- James Frederick Sangala

President of the Nyasaland African Congress
- In office January 1954 – January 1957
- Preceded by: James Ralph Nthinda Chinyama
- Succeeded by: Thamar Dillon Thomas Banda

Personal details
- Born: c. 1900

= James Frederick Sangala =

Nyasaland politician

James Frederick Sangala was a founding member of the Nyasaland African Congress during the period of British colonial rule.
Sangala was given the nickname "Pyagusi", which means "one who perseveres".
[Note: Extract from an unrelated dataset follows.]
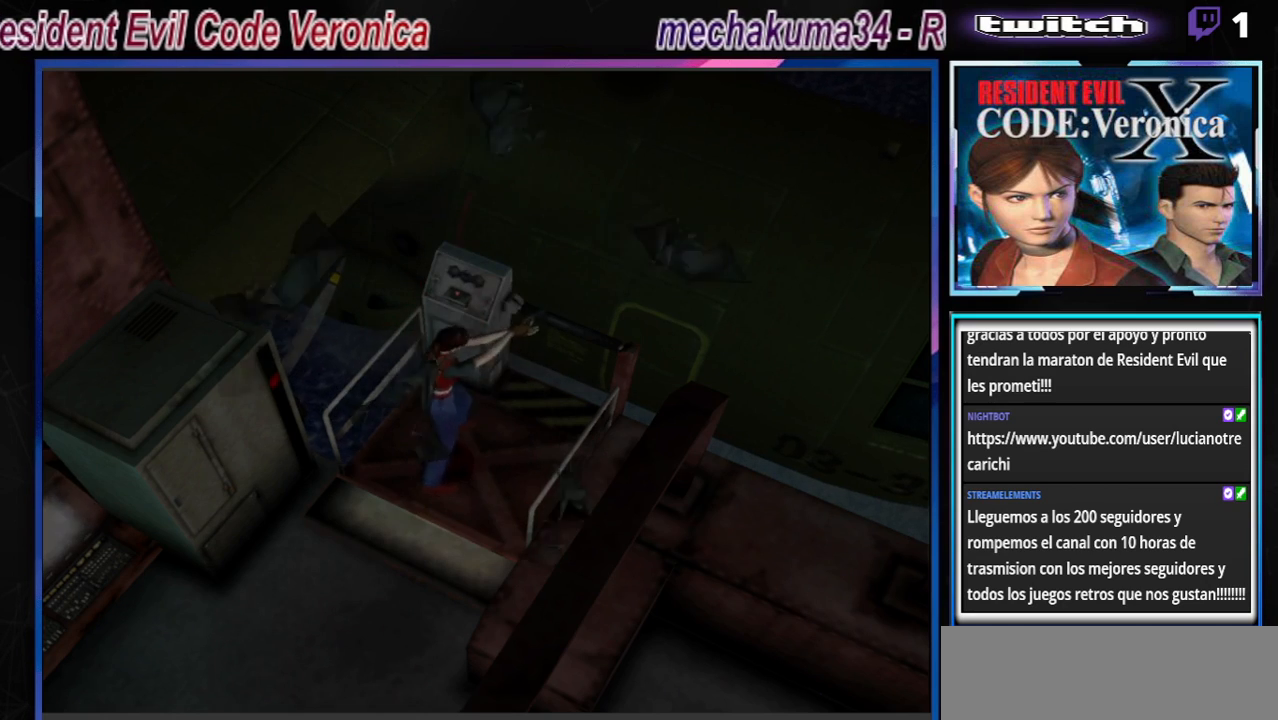
{"buttons": ["B"], "left_stick": "up", "events": [[100, "B", "up"], [100, "left_stick", "center"], [200, "left_stick", "up-left"], [233, "B", "down"], [367, "left_stick", "up"]]}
Sangala was born in a village in the highlands of what is now southern Malawi, near the Domasi Presbyterian Mission, around 1900, a few years after the British had established the British Central Africa Protectorate. He completed Standard VI (American 8th grade, approximately) at school in Blantyre in about 1921 and for at least the next five years taught at Domasi. Thereafter, until around 1930, he earned between 30/- (shillings) and 75/- a month working for a succession of businessmen as clerk, book-keeper and capitao (foreman). From 1930 until around 1942 he held clerical positions assisting successive Provincial and District Commissioners in the colonial administration. In 1942, he became an interpreter at the High Court. He then retired to earn his living with a brick-making business.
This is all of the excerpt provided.